PROBLEM SET ->
**A.** According to the text on the Bernard baronetcies, on what date was the Bernard Baronetcy of Nettleham created?
**B.** Extend the text on the Bernard baronetcies, picking up after its final sentence.

READING TEXT ->
= = = = =

There have been three baronetcies created for persons with the surname Bernard, one in the Baronetage of England, one in the Baronetage of Great Britain and one in the Baronetage of the United Kingdom. Two of the creations are extinct and one is extant.

The Bernard Baronetcy, of Huntingdon in the County of Huntingdon, was created in the Baronetage of England on 1 July 1662 for Robert Bernard, who represented Huntingdon in the House of Commons. His son, the second Baronet, and grandson, the third Baronet, also represented this constituency in the Parliament. The latter's grandson, the fifth Baronet, sat as Member of Parliament for Huntingdon and Westminster. On his death in 1789 the baronetcy became extinct.

The Bernard Baronetcy, of Nettleham in the County of Lincoln, was created in the Baronetage of Great Britain on 5 April 1769 for Francis Bernard. He was colonial governor of New Jersey and Massachusetts Bay. His younger son, the fourth Baronet, sat as Member of Parliament for Aylesbury and for St Mawes and served under William Pitt the Younger as Under-Secretary of State for the Home Department. In 1789 he assumed by Royal licence the additional surname of Tyringham and in 1811 the surname of Morland in lieu of Tyringham. His younger son, the sixth Baronet, also represented Aylesbury in the House of Commons. On his death in 1883 without surviving male issue, the baronetcy became extinct.

The Bernard Baronetcy, of Snakemoor in the County of Southampton, was created in the Baronetage of the United Kingdom on 27 January 1954 for Dallas Bernard, Deputy Governor of the Bank of England from 1949 to 1954. As of 2010 the title is held by his son, the second Baronet, who succeeded in 1975.

= = = = =

(Extracted page text data)
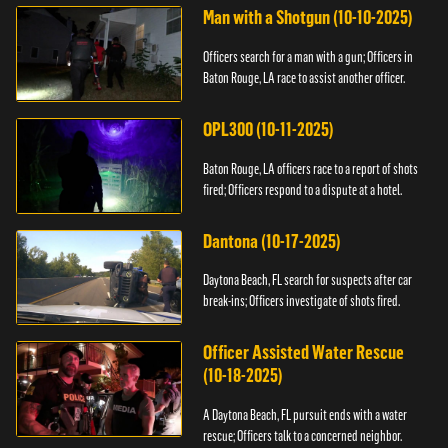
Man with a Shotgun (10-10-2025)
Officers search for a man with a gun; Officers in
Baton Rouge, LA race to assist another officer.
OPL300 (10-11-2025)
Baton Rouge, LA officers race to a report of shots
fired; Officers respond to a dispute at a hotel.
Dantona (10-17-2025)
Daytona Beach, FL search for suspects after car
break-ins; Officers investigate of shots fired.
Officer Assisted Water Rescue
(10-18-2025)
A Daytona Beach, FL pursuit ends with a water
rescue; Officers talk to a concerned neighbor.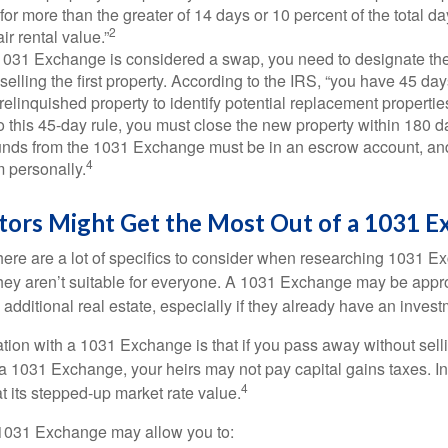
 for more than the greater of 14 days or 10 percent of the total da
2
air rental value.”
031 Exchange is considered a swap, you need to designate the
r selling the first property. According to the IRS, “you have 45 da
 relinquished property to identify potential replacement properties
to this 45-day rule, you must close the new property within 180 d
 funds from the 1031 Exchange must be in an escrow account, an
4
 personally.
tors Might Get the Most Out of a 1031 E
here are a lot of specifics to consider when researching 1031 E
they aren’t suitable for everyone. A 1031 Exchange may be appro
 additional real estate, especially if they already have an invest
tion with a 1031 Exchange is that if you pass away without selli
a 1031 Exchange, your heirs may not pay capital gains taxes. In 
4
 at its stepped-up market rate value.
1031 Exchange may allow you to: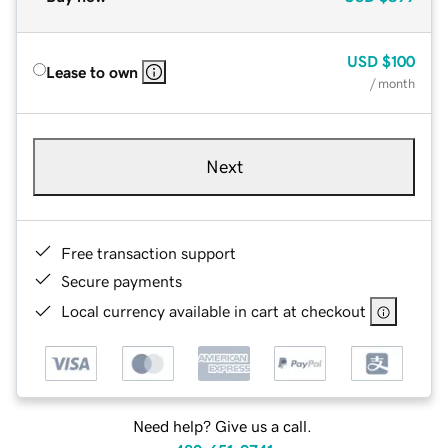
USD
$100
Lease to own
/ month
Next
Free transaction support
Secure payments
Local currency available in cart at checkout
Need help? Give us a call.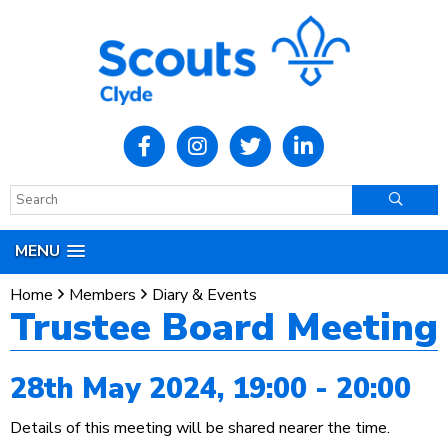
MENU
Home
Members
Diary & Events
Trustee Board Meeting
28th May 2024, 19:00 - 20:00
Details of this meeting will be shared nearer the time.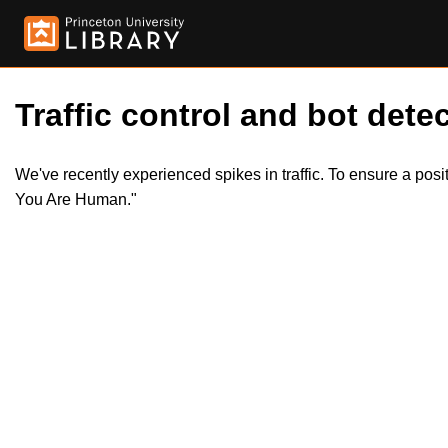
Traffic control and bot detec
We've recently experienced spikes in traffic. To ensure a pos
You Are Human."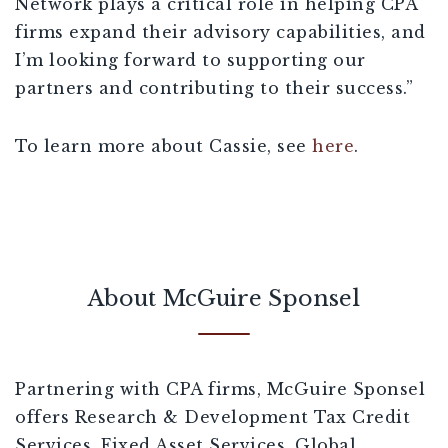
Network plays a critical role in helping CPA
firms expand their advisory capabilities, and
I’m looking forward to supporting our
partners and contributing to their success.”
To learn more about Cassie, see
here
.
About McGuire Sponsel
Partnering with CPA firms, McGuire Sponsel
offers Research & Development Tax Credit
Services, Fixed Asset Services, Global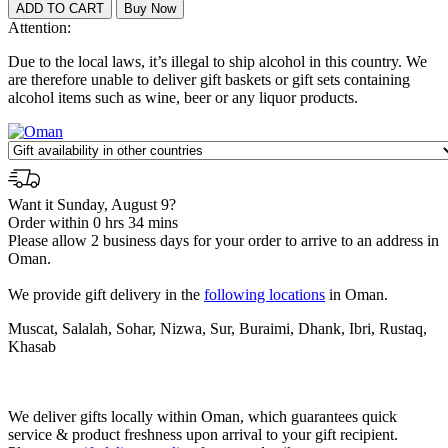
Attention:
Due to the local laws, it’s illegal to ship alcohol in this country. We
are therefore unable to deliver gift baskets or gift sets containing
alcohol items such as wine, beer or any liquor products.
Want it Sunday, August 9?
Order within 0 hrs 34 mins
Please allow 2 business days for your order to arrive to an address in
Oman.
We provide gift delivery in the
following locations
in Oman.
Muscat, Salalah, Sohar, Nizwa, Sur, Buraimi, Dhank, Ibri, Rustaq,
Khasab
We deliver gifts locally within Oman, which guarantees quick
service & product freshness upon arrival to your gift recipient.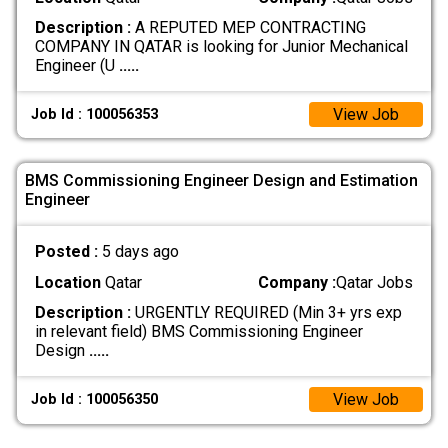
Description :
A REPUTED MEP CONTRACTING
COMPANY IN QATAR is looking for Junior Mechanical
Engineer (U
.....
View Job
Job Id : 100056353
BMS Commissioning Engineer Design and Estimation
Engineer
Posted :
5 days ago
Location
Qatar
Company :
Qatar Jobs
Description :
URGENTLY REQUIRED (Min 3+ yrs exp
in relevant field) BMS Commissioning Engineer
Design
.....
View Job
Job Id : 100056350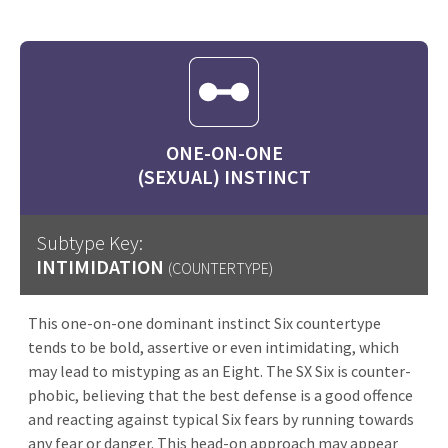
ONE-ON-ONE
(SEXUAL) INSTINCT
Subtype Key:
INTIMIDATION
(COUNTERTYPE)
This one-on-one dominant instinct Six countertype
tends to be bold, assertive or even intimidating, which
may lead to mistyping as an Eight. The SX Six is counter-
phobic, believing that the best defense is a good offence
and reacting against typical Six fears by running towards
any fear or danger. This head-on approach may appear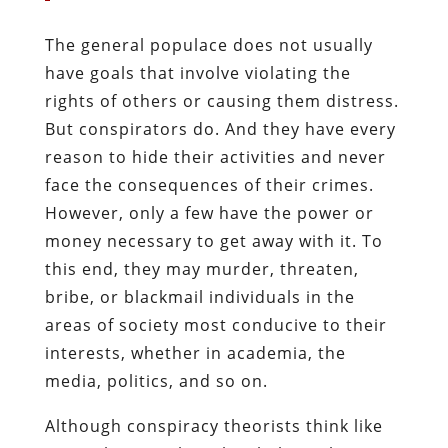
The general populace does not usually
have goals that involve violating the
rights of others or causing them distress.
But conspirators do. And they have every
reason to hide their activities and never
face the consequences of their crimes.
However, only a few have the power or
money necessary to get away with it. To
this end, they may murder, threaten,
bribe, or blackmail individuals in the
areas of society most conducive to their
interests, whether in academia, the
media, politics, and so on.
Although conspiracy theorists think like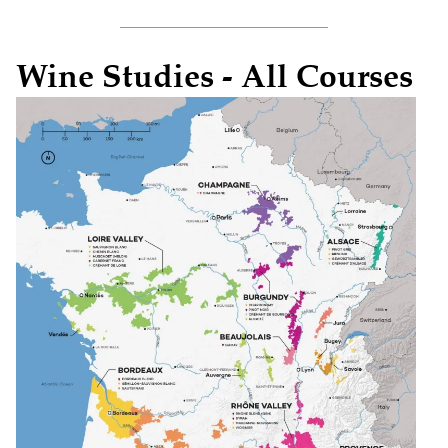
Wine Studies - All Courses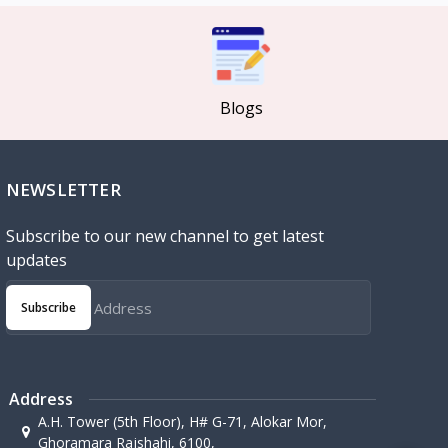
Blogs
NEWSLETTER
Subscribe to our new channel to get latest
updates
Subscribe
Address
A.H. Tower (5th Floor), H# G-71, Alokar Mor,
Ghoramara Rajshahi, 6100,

= = = = =

SOLVED PROBLEMS ->
**A.** 5 April 1769

**B.**
Bernard baronets, of Huntingdon (1662)
Sir Robert Bernard, 1st Baronet (1601–1666)
Sir John Bernard, 2nd Baronet (1630–1679)
Sir Robert Bernard, 3rd Baronet (died )
Sir John Bernard, 4th Baronet (–1766)
Sir Robert Bernard, 5th Baronet (–1789)

Bernard baronets, of Nettleham (1769)
Sir Francis Bernard, 1st Baronet (–1779)
Sir John Bernard, 2nd Baronet (–1809)
Sir Thomas Bernard, 3rd Baronet (1750–1818)
Sir Scrope Bernard-Morland, 4th Baronet (1758–1830)
Sir Francis Bernard-Morland, 5th Baronet (1790–1876)
Sir Thomas Tyringham Bernard, 6th Baronet (1791–1883)

Bernard baronets, of Snakemoor (1954)

Sir Dallas Gerald Mercer Bernard, 1st Baronet (1888–1975)
Sir Dallas Edmund Bernard, 2nd Baronet (born 1926)

There is no heir to the baronetcy.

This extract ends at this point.